ALTITUDO, QUID HIC JACES?

Majesty, why liest thou In so low a manger? Thou that kindlest heavenly fires Here a chilly stranger! O what wonders thou art doing, Jesus, unto men; By thy love to us renewing Paradise again!

Strength is made of no account; Space is here contracted; He that frees in bonds is bound; Time’s new birth enacted. Yes, thy little lips may touch Mary’s spotless bosom; Yes, thy bright eyes weep for men While heaven’s joy shall blossom.

PLAUDITE COELI!

Lo! heaven rejoices, The air is all bright, And the earth gives her voices From depth and from height. For the darkness is broken, Black storm has passed by, And in peace for a token The palm waves on high.

Spring breezes are blowing, Spring flowers are at hand, Spring grasses are growing Abroad in the land. And violets brighten The roses in bloom, And marigolds heighten The lilies’ perfume.

Rise then, O my praises, Fresh life in your veins, As the viol upraises The gladdest of strains. For once more he sees us Alive, as he said; Our holy Lord Jesus Escaped from the dead.

Then thunder ye mountains, Ye valleys resound, Leap forth, O ye fountains, Ye hills echo round. For he alone frees us, He does as he said, Our holy Lord Jesus Alive from the dead.

The later additions to the stock of Latin hymns are important only to the student of Roman Catholic liturgies, as connected with the new devotions sanctioned from time to time by the Congregation of Sacred Rites. Thus the devotion to the Sacred Heart led to the writing of the hymn _Quicunque certum quaeritis_, which the Roman Breviary has copied from the Franciscan, and whose translation by Mr. Caswall has found its way even into Protestant hymn-books. And the crowning sanction of the extravagant reverence for our Lord’s mother, the declaration that she was conceived without sin, and the institution of the feast of the Immaculate Conception, caused Archbishop John von Geissel of Koeln to write, in 1855, a new sequence for the Missal service, _Virgo virginum praeclara_.

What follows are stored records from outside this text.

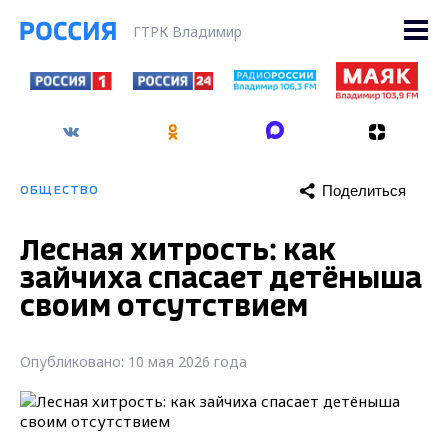
ГТРК Владимир
Поделиться
ОБЩЕСТВО
Лесная хитрость: как
зайчиха спасает детёныша
своим отсутствием
Опубликовано: 10 мая 2026 года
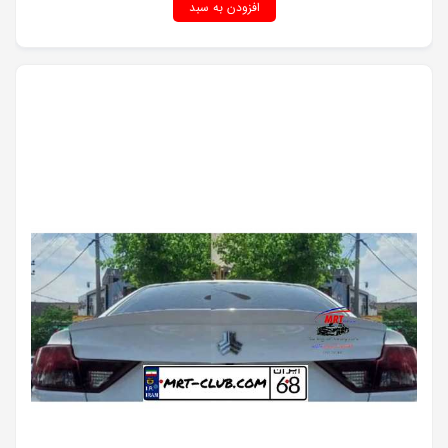
افزودن به سبد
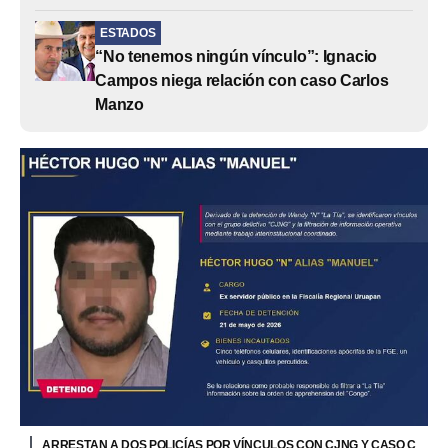
ESTADOS
“No tenemos ningún vínculo”: Ignacio
Campos niega relación con caso Carlos
Manzo
ARRESTAN A DOS POLICÍAS POR VÍNCULOS CON CJNG Y CASO C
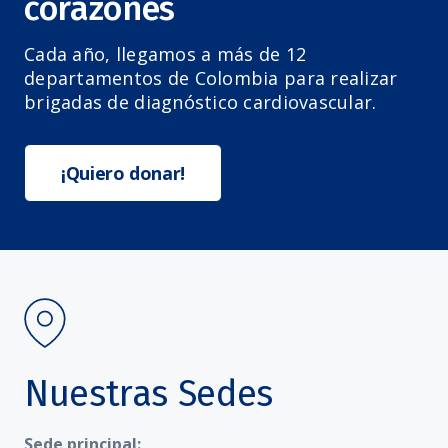
corazones
Cada año, llegamos a más de 12
departamentos de Colombia para realizar
brigadas de diagnóstico cardiovascular.
¡Quiero donar!
Nuestras Sedes
Sede principal:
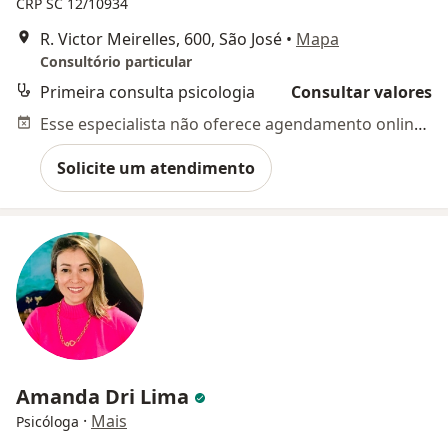
CRP SC 12/10934
R. Victor Meirelles, 600, São José
•
Mapa
Consultório particular
Primeira consulta psicologia
Consultar valores
Esse especialista não oferece agendamento online para esse endereço.
Solicite um atendimento
Amanda Dri Lima
·
Mais
Psicóloga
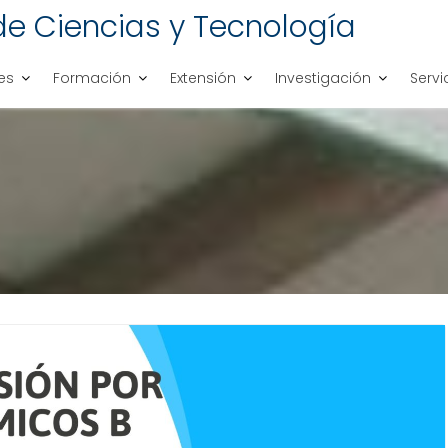
de Ciencias y Tecnología
es
Formación
Extensión
Investigación
Servi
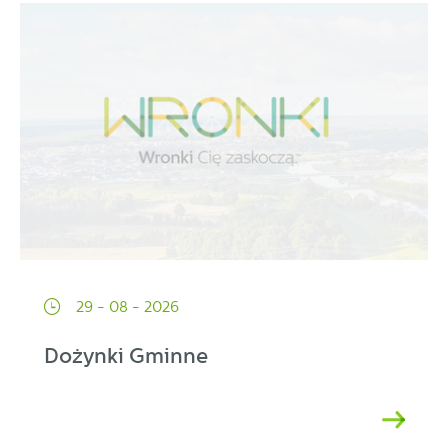
29 - 08 - 2026
Dożynki Gminne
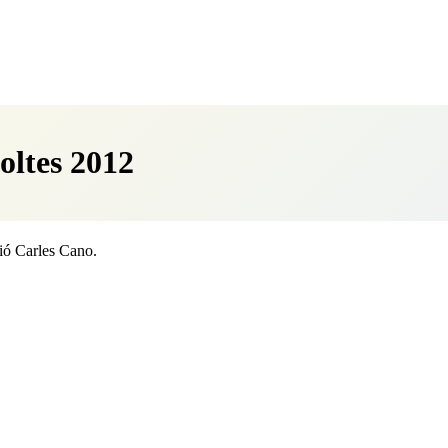
oltes 2012
ió Carles Cano.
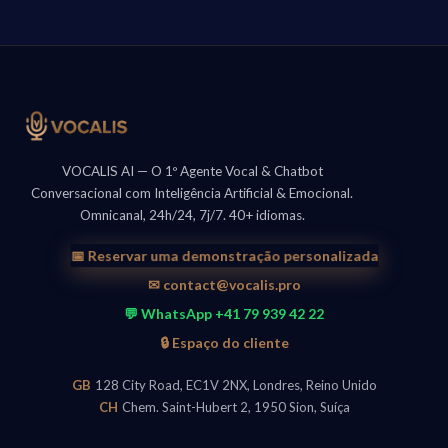
VOCALIS AI — O 1º Agente Vocal & Chatbot
Conversacional com Inteligência Artificial & Emocional.
Omnicanal, 24h/24, 7j/7. 40+ idiomas.
📅 Reservar uma demonstração personalizada
✉ contact@vocalis.pro
💬 WhatsApp +41 79 939 42 22
🔒 Espaço do cliente
GB
128 City Road, EC1V 2NX, Londres, Reino Unido
CH
Chem. Saint-Hubert 2, 1950 Sion, Suíça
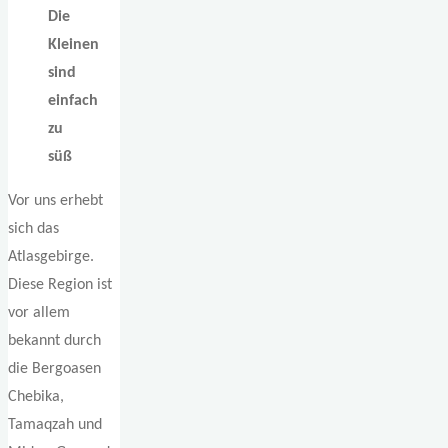
Die
Kleinen
sind
einfach
zu
süß
Vor uns erhebt
sich das
Atlasgebirge.
Diese Region ist
vor allem
bekannt durch
die Bergoasen
Chebika,
Tamaqzah und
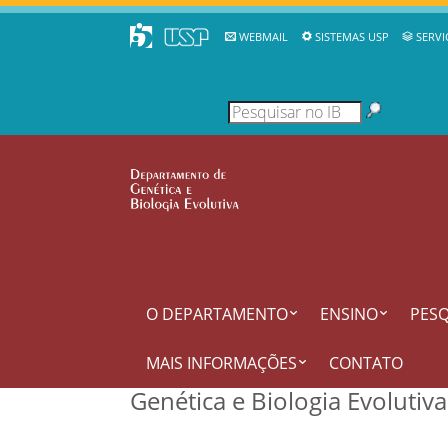
WEBMAIL
SISTEMAS USP
SERVI
O DEPARTAMENTO
ENSINO
PESQ
MAIS INFORMAÇÕES
CONTATO
Genética e Biologia Evolutiv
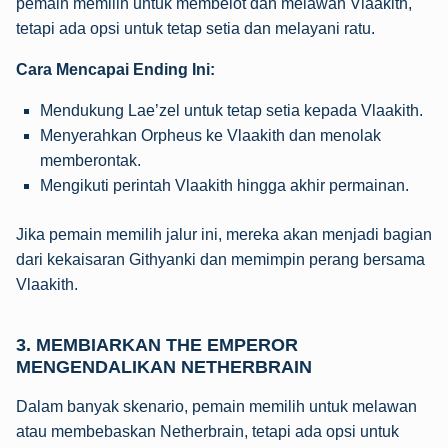
pemain memilih untuk membelot dan melawan Vlaakith,
tetapi ada opsi untuk tetap setia dan melayani ratu.
Cara Mencapai Ending Ini:
Mendukung Lae’zel untuk tetap setia kepada Vlaakith.
Menyerahkan Orpheus ke Vlaakith dan menolak
memberontak.
Mengikuti perintah Vlaakith hingga akhir permainan.
Jika pemain memilih jalur ini, mereka akan menjadi bagian
dari kekaisaran Githyanki dan memimpin perang bersama
Vlaakith.
3.
MEMBIARKAN THE EMPEROR
MENGENDALIKAN NETHERBRAIN
Dalam banyak skenario, pemain memilih untuk melawan
atau membebaskan Netherbrain, tetapi ada opsi untuk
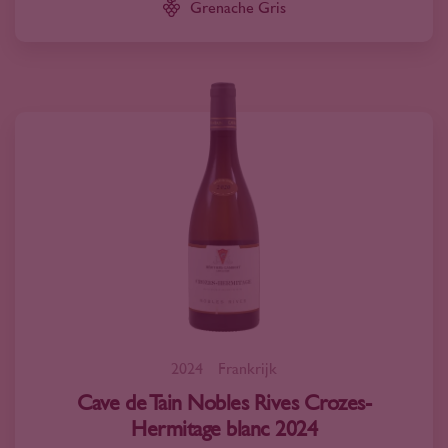
Grenache Gris
2024
Frankrijk
Cave de Tain Nobles Rives Crozes-
Hermitage blanc 2024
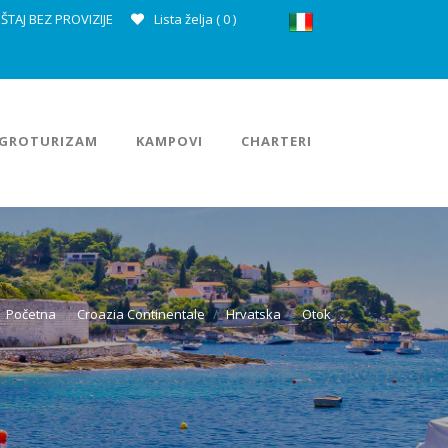
ŠTAJ BEZ PROVIZIJE
Lista želja (
0
)
GROTURIZAM
KAMPOVI
CHARTERI
Početna
Croazia Continentale
Hrvatska
Otok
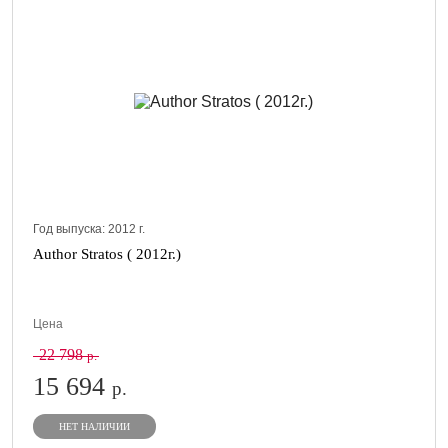
Год выпуска:
2012
г.
Author Stratos ( 2012г.)
Цена
22 798
р.
15 694
р.
НЕТ НАЛИЧИИ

Last in the series of the Latin hymn-writers stands the present pope, Leo XIII., who is the third pope in the long series to whom any hymn can be ascribed with any degree of certainty, the other two being Damasus and Urban VIII. In his Latin poems, published in 1881, there are three hymns in honor of two bishops of Perugia who suffered martyrdom in the early age of the Church. They are not remarkable for poetical inspiration, although they show that his Jesuit masters imbued him with the rules of classic verse and expression. All his poems have been reprinted in this country (Baltimore, 1886), with an English version by the Jesuits of Woodstock College.

In any other field of Christian hymnology we should close our account of the past by the expression of confidence in the fertility of the future. But as regards Latin hymnology, we feel that the period of greatest value has passed by, and the record is sealed. While it is true that

“Generations yet unborn Shall bless and magnify the Lord,”

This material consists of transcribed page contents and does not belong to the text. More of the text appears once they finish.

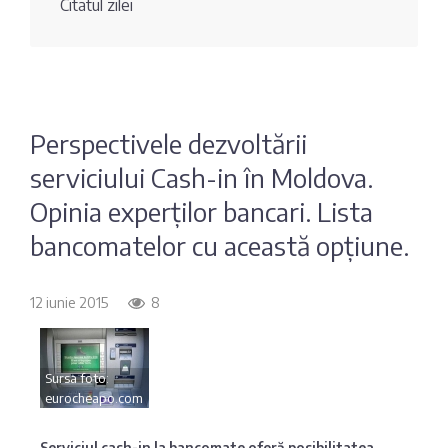
Citatul zilei
Fotografia
Sondaj
zilei
Eximbank
Citatul
FinComBank
zilei
Perspectivele dezvoltării
serviciului Cash-in în Moldova.
Maib
Opinia experților bancari. Lista
Moldindconbank
bancomatelor cu această opțiune.
OTP Bank
12 iunie 2015
8
ProCredit Bank
Sursa foto:
eurocheapo.com
Victoriabank
Serviciul cash-in la bancomate oferă posibilitatea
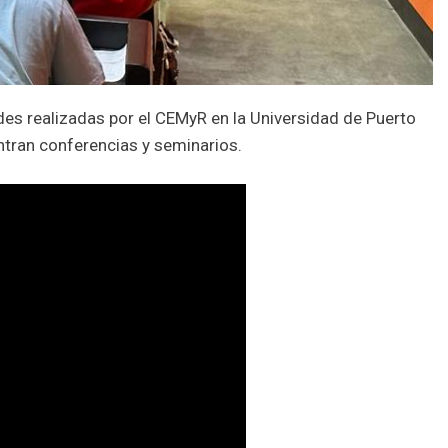
des realizadas por el CEMyR en la Universidad de Puerto
ntran conferencias y seminarios.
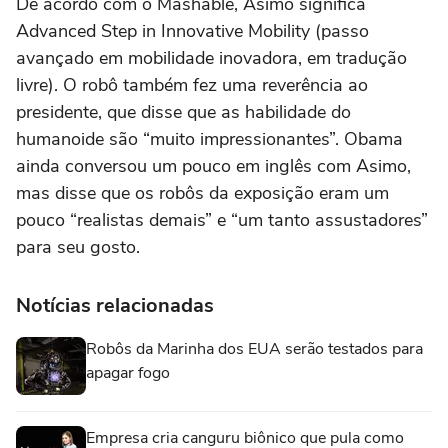
De acordo com o Mashable, Asimo significa
Advanced Step in Innovative Mobility (passo
avançado em mobilidade inovadora, em tradução
livre). O robô também fez uma reverência ao
presidente, que disse que as habilidade do
humanoide são “muito impressionantes”. Obama
ainda conversou um pouco em inglês com Asimo,
mas disse que os robôs da exposição eram um
pouco “realistas demais” e “um tanto assustadores”
para seu gosto.
Notícias relacionadas
Robôs da Marinha dos EUA serão testados para
apagar fogo
Empresa cria canguru biônico que pula como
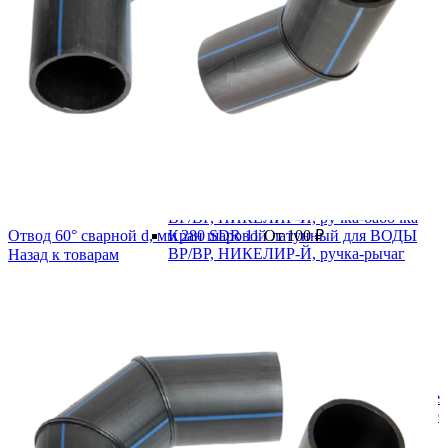
В категории
Водоснабжение
Запорная арматура
Задвижка 30ч39р с обрезиненным клином
Задвижка клиновая 30ч6бр
Краны шаровые
Краны шаровые латунные
Кран шаровой латунный для ВОДЫ
ВР/ВР, НИКЕЛИР-Й, ручка-бабочка
Отвод 60° сварной d, мм 280 SDR 11
Кран шаровой латунный для ВОДЫ
От
100
₽
ВР/ВР, НИКЕЛИР-Й, ручка-рычаг
Назад к товарам
Кран шаровой латунный для ВОДЫ
ВР/НР, НИКЕЛИР-Й, ручка-бабочка
Кран шаровой латунный для ВОДЫ
ВР/НР, НИКЕЛИР-Й, ручка-рычаг
Стальные
Муфтовые
Под приварку
Краны шаровые полнопроходные
Краны шаровые редуцированные
Фланцевые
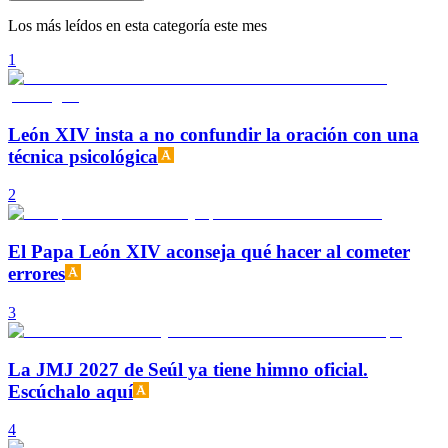
Los más leídos en esta categoría este mes
1
León XIV insta a no confundir la oración con una
técnica psicológica
2
El Papa León XIV aconseja qué hacer al cometer
errores
3
La JMJ 2027 de Seúl ya tiene himno oficial.
Escúchalo aquí
4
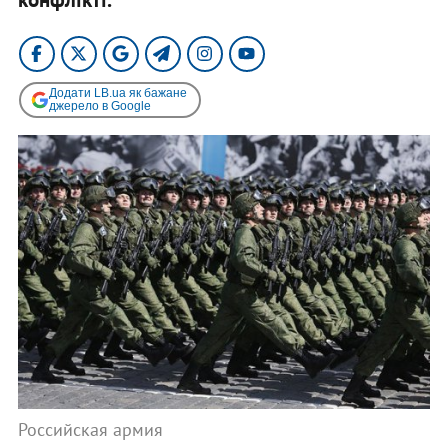
Додати LB.ua як бажане
джерело в Google
Российская армия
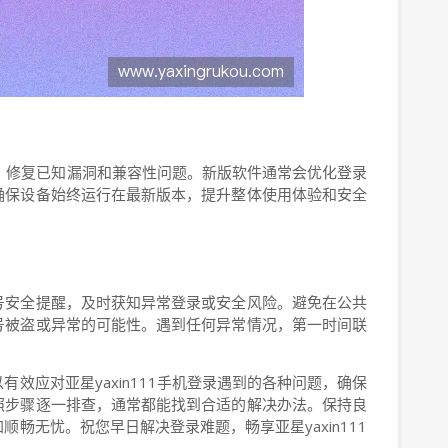
应用，修复已知漏洞和兼容性问题。新版软件通常会优化登录
确保设备始终运行在最新版本，提升整体使用体验和安全
号安全提醒，及时获知异常登录或安全风险。避免在公共
号被盗或异常的可能性。遇到任何异常情况，第一时间联
效应对亚星yaxin111手机登录遇到的各种问题，确保
照步骤逐一排查，通常都能找到合适的解决办法。保持良
畅无忧。祝您早日解决登录难题，畅享亚星yaxin111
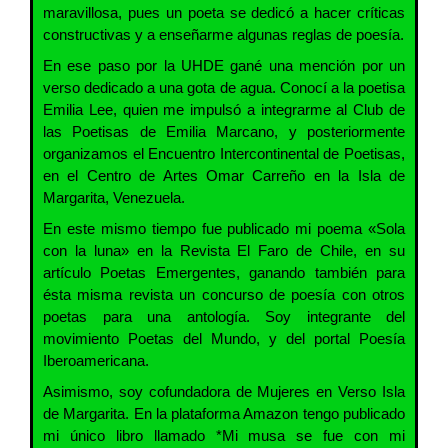
maravillosa, pues un poeta se dedicó a hacer críticas
constructivas y a enseñarme algunas reglas de poesía.
En ese paso por la UHDE gané una mención por un
verso dedicado a una gota de agua. Conocí a la poetisa
Emilia Lee, quien me impulsó a integrarme al Club de
las Poetisas de Emilia Marcano, y posteriormente
organizamos el Encuentro Intercontinental de Poetisas,
en el Centro de Artes Omar Carreño en la Isla de
Margarita, Venezuela.
En este mismo tiempo fue publicado mi poema «Sola
con la luna» en la Revista El Faro de Chile, en su
artículo Poetas Emergentes, ganando también para
ésta misma revista un concurso de poesía con otros
poetas para una antología. Soy integrante del
movimiento Poetas del Mundo, y del portal Poesía
Iberoamericana.
Asimismo, soy cofundadora de Mujeres en Verso Isla
de Margarita. En la plataforma Amazon tengo publicado
mi único libro llamado *Mi musa se fue con mi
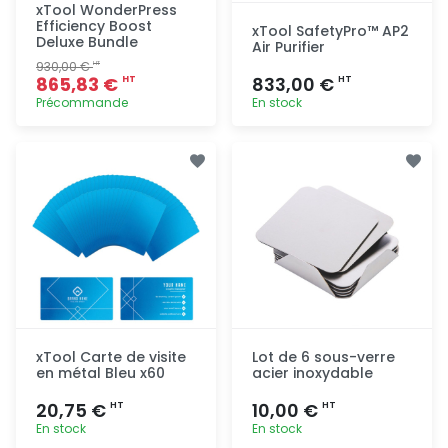
xTool WonderPress
Efficiency Boost
xTool SafetyPro™ AP2
Deluxe Bundle
Air Purifier
930,00 €
HT
865,83 €
833,00 €
HT
HT
Précommande
En stock
Ajout
Ajout
rapide
rapide
xTool Carte de visite
Lot de 6 sous-verre
en métal Bleu x60
acier inoxydable
20,75 €
10,00 €
HT
HT
En stock
En stock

as Rouse sings, we feel that it will not be in the medium of a dead language, but in the tongues “understanded of the people.” The attempt to maintain Latin as the language—as the exclusive speech of Christian worship in Western Europe, is one of those parts of the Roman Catholic system which are already condemned by results. The comparative barrenness of Latin hymnology for the past hundred years is evidence enough that this is not the channel in which Christian inspiration now flows; and the attention paid even by Roman Catholic poets to hymn-writing in the national languages is fresh evidence of the readiness of that communion to adapt itself to new conditions as soon as this is seen to be inevitable.